Güncelleme Tarihi:
KONYA (AA) - SAVAŞ GÜLER - Konya'nın Çumra ilçesinde down sendromlu ve hafif zihinsel engelli iki öğrenci, öğretmenlerinin yakın ilgisi ve sevgisi sayesinde kısa sürede öğrenme güçlüğünü aşarak gelişim gösterdi.
Atatürk Ortaokulu 6. sınıf öğrencilerinden hafif zihinsel engelli Havva Nur Bayer (12) ile down sendromlu Rumeysa Avcı (12), 2 yıl öncesine kadar özel eğitim alamadıkları için öğrenme güçlüğü çekti.
Öğretmenleri Ahmet Akalın'ın (25) okula gelmesiyle hayatları değişen iki öğrenci, hem okul hayatlarında hem de sosyal yaşamlarında olumlu adımlar atmaya başladı. Sayı saymayı öğrenen, alışveriş yapabilen öğrenciler, okulda oluşturulan hobi bahçesinde çiçek ve sebze yetiştirerek, sorumluluk ve sahiplenme duygusu kazandı.
Özel eğitim öğretmeni Akalın, AA muhabirine yaptığı açıklamada, göreve başladığı ilk günlerde Havva Nur ve Rumeysa'nın en önemli eksiğinin çevresindekiler ve okuldaki arkadaşları ile iletişim kuramamak olduğunu söyledi.
Engelli öğrencilerin eksiklerini gidermek için çalışma başlattığını anlatan Akalın, "Günlük hayattaki davranışlar dediğimiz selamlaşma, tokalaşma, teşekkür etme gibi davranış biçimlerini zamanla aşıladım. İlk geldiğim günlerde alt kavramlar dediğimiz renkler, günler, rakamlar, sebzeler gibi şeyleri bilmiyorlardı. Şimdi ise sayı saymayı öğrendiler.

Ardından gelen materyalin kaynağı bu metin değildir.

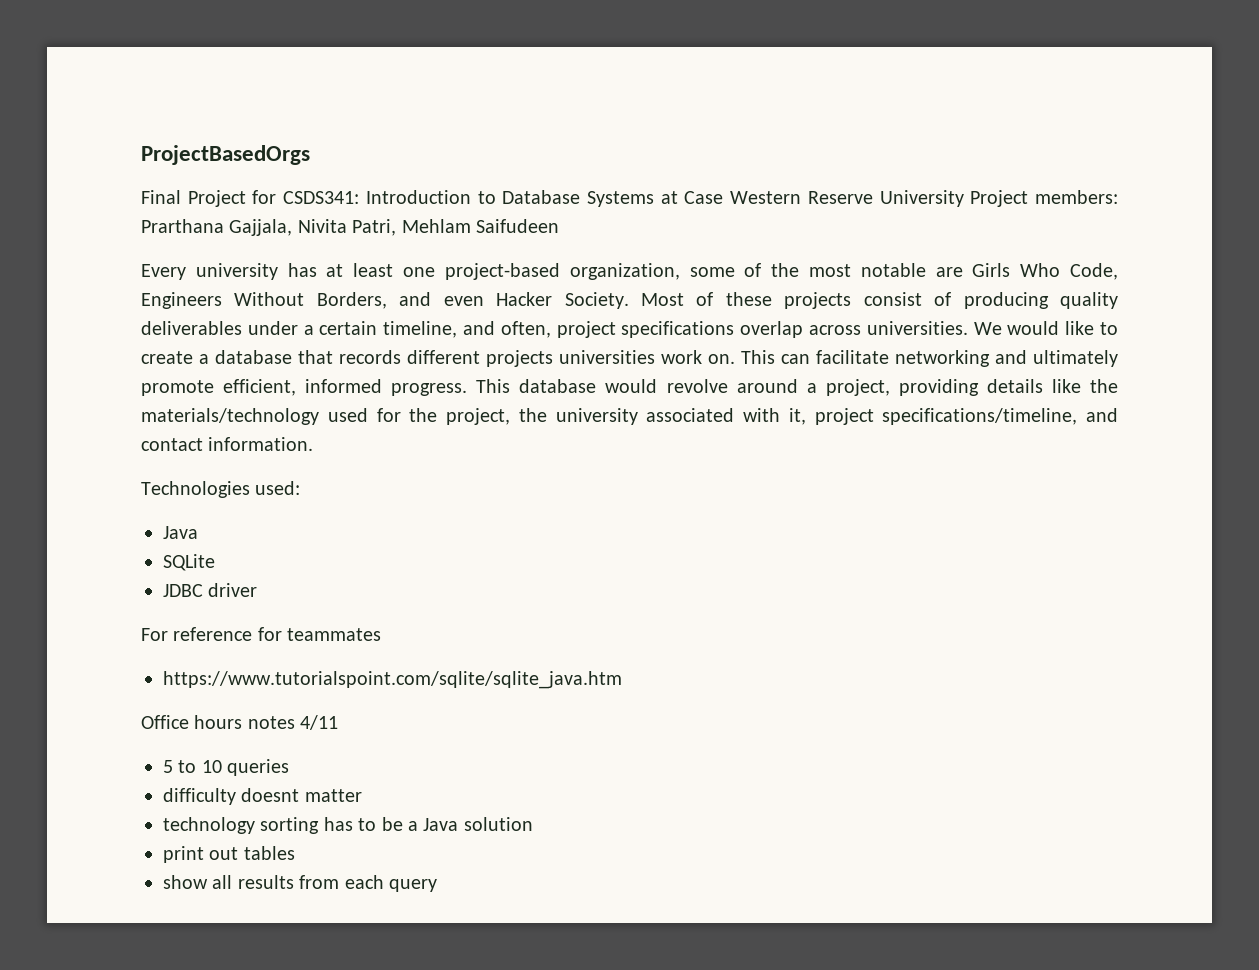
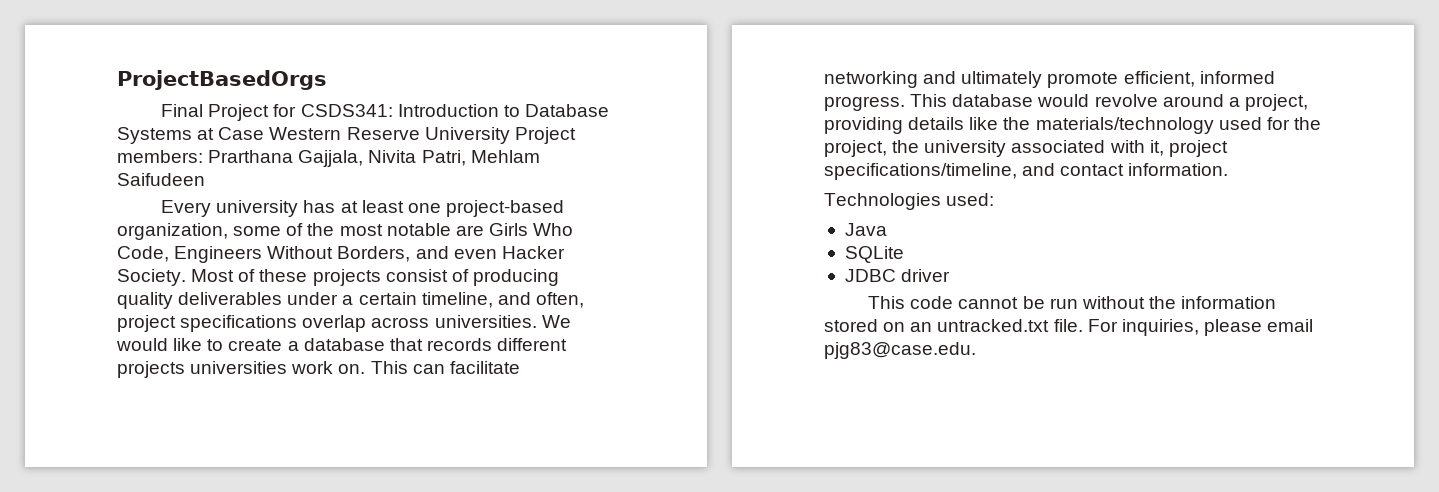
[141,627,382,641] [163,671,622,689] [141,715,339,730] [163,759,290,776] [163,788,362,805] [163,817,533,834] [163,846,295,863] [163,875,437,892] For reference for teammates // https://www.tutorialspoint.com/sqlite/sqlite_java.htm // Office hours notes 4/11 // 5 to 10 queries // difficulty doesnt matter // technology sorting has to be a Java solution // print out tables // show all results from each query -> [868,296,1277,309] [824,319,1314,336] [824,342,976,359] This code cannot be run without the information stored on an untracked.txt file. For inquiries, please email pjg83@case.edu.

Birisi yemek yerken 'afiyet olsun' demeye başladılar" ifadelerini kullandı.
Verdikleri eğitimin sadece okul hayatlarında değil , sosyal ortamlarda da işe yaradığını vurgulayan Akalın, "Örneğin, hafif zihinsel engelli Havva Nur, alışverişi ve pazara gitmeyi çok seviyor. Alışveriş yapabilmesi için ona paraları öğrettim. Annesiyle pazara gittiği zaman, parayı onun vermesini, para üstünü de almasını söyledim. Çevresindeki insanlarla bu şekilde etkileşimini artırmasını sağladım" diye konuştu.
- Sorumluluk duygusu oluşturmak için bahçe yaptı
Akalın, Havva Nur ve Rumeysa'nın sorumluluk sahibi olmaları için okulda hobi bahçesi oluşturduklarını dile getirdi.
Akalın, sözlerini şöyle sürdürdü:
"Okulumuzun arka bahçesine ağaç diktik. Pratik ekilebilen bitkilerle bahçemizi genişlettik, bir de kümes yaptık. Daha sonra bahçemizi telle çevirdik. Zihinsel engellilerin hayatta sahip oldukları fazla bir şey yok. Sorumluluk duygusunu bilmiyorlar. Geçindirmek zorunda oldukları aileleri yok. Onlara verilen bir görev de yok. Bahçe yapılınca 'bizim bahçemiz', 'Burayı biz yaptık' gibi sözler söyleyerek sahiplenme duygusu oluştu. Tabii bahçeyi sahiplendikleri için de sorumluluk hissettiler.
Sabah okula geldiğimde ilk önce 'Hocam bahçeyi sulayalım', 'Marullarımız çıkmış mı', 'Lalelerimiz büyümüş mü?' diye soruyorlar."
- "Eskiden sadece izliyorlardı"
Akalın, engelli öğrencilerinin eğitim kalitesini artırmak için başka sınıflardaki derslere de katılmalarını sağladıkları bilgisini paylaştı.
Diğer sınıflardaki arkadaşlarıyla ortak etkinlikler yaptıklarına dikkati çeken Akalın, "Milli bayramlar ve törenleri eskiden sadece seyirci olarak izliyorlardı. Şimdi onlar da diğer arkadaşları gibi görev alıyor ve başarıyla yerine getiriyor. Aynı zamanda milli duygular da aşılanmış oluyor. İhtiyaçları olan eğitim verildiğinde, ilgi ve sevgi gösterildiğinde onların da engelsiz çocuklar gibi yapılan şeyleri yapabildiklerini gördüm" değerlendirmesinde bulundu.
Havva Nur Bayer ve Rumeysa Avcı da öğretmenlerini çok sevdiklerini söyledi.